Content starts
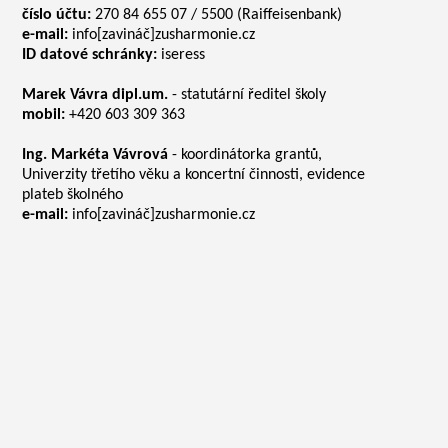
číslo účtu:
270 84 655 07 / 5500 (Raiffeisenbank)
e-mail:
info[zavináč]zusharmonie.cz
ID datové schránky:
iseress
Marek Vávra dipl.um.
- statutární ředitel školy
mobil:
+420 603 309 363
Ing. Markéta Vávrová
- koordinátorka grantů,
Univerzity třetího věku a koncertní činnosti, evidence
plateb školného
e-mail:
info[zavináč]zusharmonie.cz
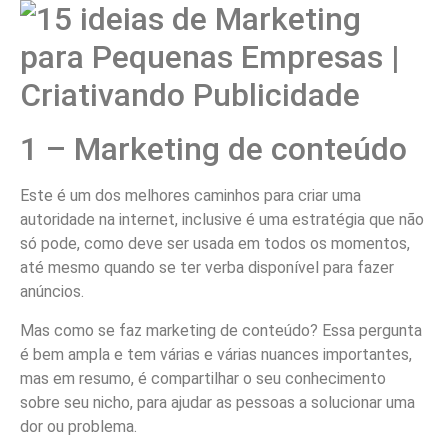
1 – Marketing de conteúdo
Este é um dos melhores caminhos para criar uma
autoridade na internet, inclusive é uma estratégia que não
só pode, como deve ser usada em todos os momentos,
até mesmo quando se ter verba disponível para fazer
anúncios.
Mas como se faz marketing de conteúdo? Essa pergunta
é bem ampla e tem várias e várias nuances importantes,
mas em resumo, é compartilhar o seu conhecimento
sobre seu nicho, para ajudar as pessoas a solucionar uma
dor ou problema.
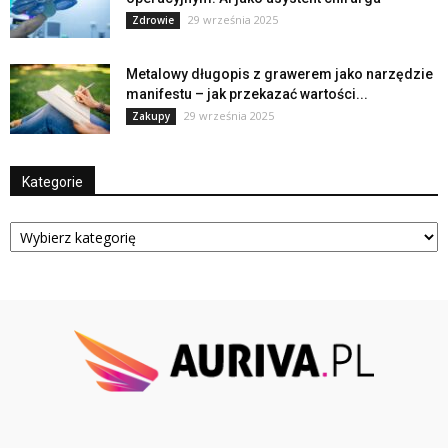
29 września 2025
Zdrowie
Metalowy długopis z grawerem jako narzędzie
manifestu – jak przekazać wartości...
29 września 2025
Zakupy
Kategorie
Kategorie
Content ends
### WHAT THE TASK REQUIRES
Give the text read from all of the records above as a numbered list with no blank lines, and leave the pictures out.

### TASK RESULT
1. číslo účtu:
2. 270 84 655 07 / 5500 (Raiffeisenbank)
3. e-mail:
4. info[zavináč]zusharmonie.cz
5. ID datové schránky:
6. iseress
7. Marek Vávra dipl.um.
8. - statutární ředitel školy
9. mobil:
10. +420 603 309 363
11. Ing. Markéta Vávrová
12. - koordinátorka grantů,
13. Univerzity třetího věku a koncertní činnosti, evidence
14. plateb školného
15. e-mail:
16. info[zavináč]zusharmonie.cz
17. 1 – Marketing de conteúdo
18. Este é um dos melhores caminhos para criar uma
19. autoridade na internet, inclusive é uma estratégia que não
20. só pode, como deve ser usada em todos os momentos,
21. até mesmo quando se ter verba disponível para fazer
22. anúncios.
23. Mas como se faz marketing de conteúdo? Essa pergunta
24. é bem ampla e tem várias e várias nuances importantes,
25. mas em resumo, é compartilhar o seu conhecimento
26. sobre seu nicho, para ajudar as pessoas a solucionar uma
27. dor ou problema.
28. 29 września 2025
29. Zdrowie
30. Metalowy długopis z grawerem jako narzędzie
31. manifestu – jak przekazać wartości...
32. 29 września 2025
33. Zakupy
34. Kategorie
35. Kategorie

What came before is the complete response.